Wyoming :: Overview
First Impression: Wyoming is one of Cincinnati's best-kept suburban secrets - possibly because of its small size (2.8 square miles and a population of about 8,300), or perhaps because its tight-knit citizenry prefers to keep a good thing quiet. Listed on the National Register of Historic Places and for eight years running designated as a "Tree City USA" for its urban forestry program, Wyoming is a beautiful, safe neighborhood with many amenities of a bigger city while possessing an old-world aesthetic and charm.
Second Look: You can walk across the city of Wyoming in less than an hour, but spend all day exploring. Its historic district, which is nationally registered, is comprised of about 300 buildings, many in an ornate Victorian style. Wyoming was established as a village in 1861, right before the Civil War. The community's growth was closely related to transportation; the Miami-Erie Canal opened in 1828, followed by the Cincinnati, Hamilton & Dayton Railroad in 1851, and the streetcar on the Pike in 1900. The train shortened the journey to Cincinnati from a day's trip to an hour, and businessmen who could afford the commute began to move to Wyoming; the village incorporated as a city in 1949. Wyoming remains fairly centrally located, only 15 minutes from Downtown and major shopping districts, and less than 30 minutes from the Cincinnati-Northern Kentucky Airport. Historically, Wyoming was populated by fairly affluent residents, which still holds today; the median family income is around $103,000.
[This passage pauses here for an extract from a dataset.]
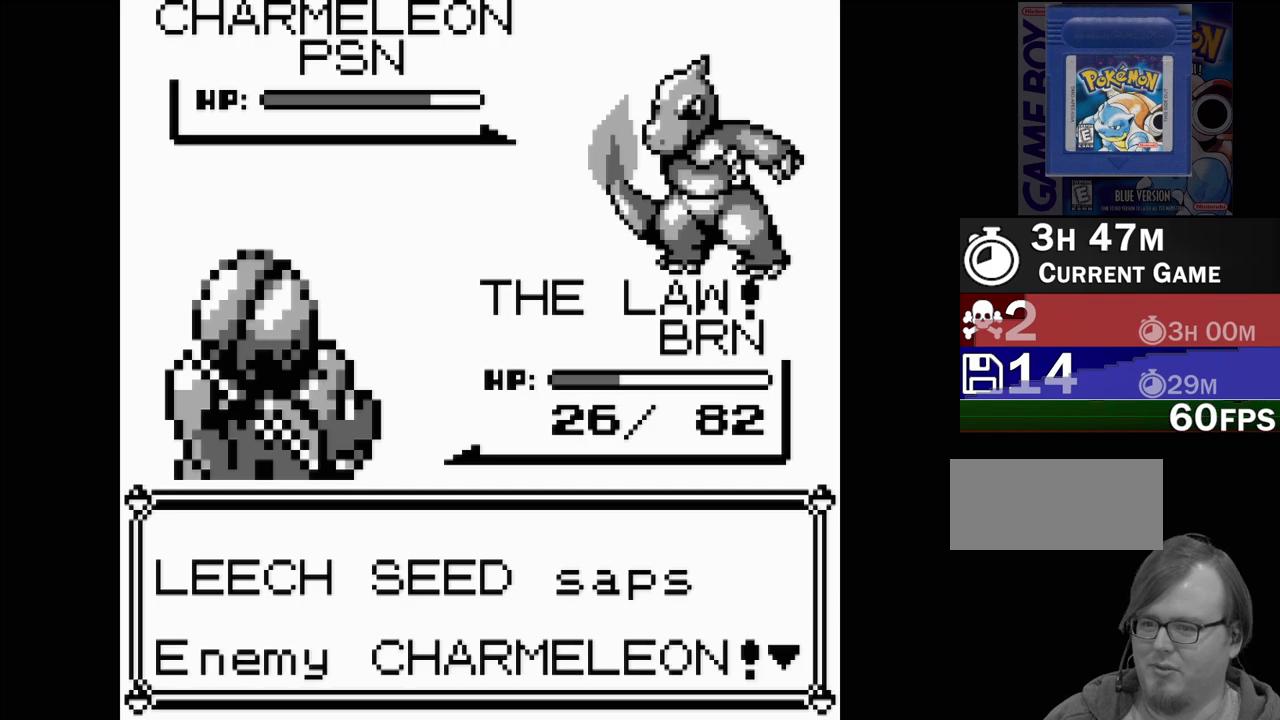
{"buttons": ["B"], "events": [[367, "B", "down"]]}
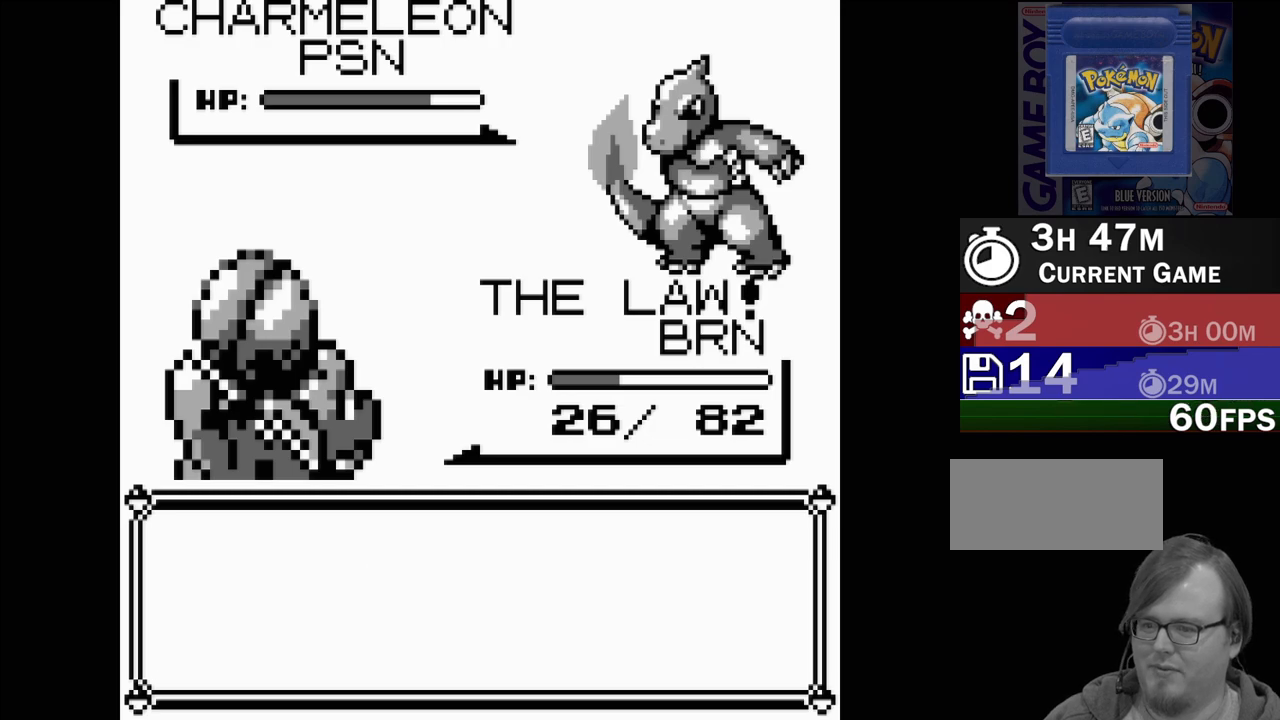
{"buttons": ["DPAD_DOWN"], "events": [[17, "B", "up"], [433, "DPAD_DOWN", "down"]]}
Unlike other suburbs like West Chester and Blue Ash, which are still undergoing explosive expansion, Wyoming's growth is fairly slow; a quiet, residential and historic environment is meticulously maintained, and planning decisions are made carefully by the council as well as an active and well-voiced citizenry.
Wyoming has a strong focus on family, offering safe streets and a school system rated by the state as "Excellent with Distinction." It is a peaceful and pleasant neighborhood in which to live or to visit, and especially appealing to those who enjoy strolling among trees and historic scenery.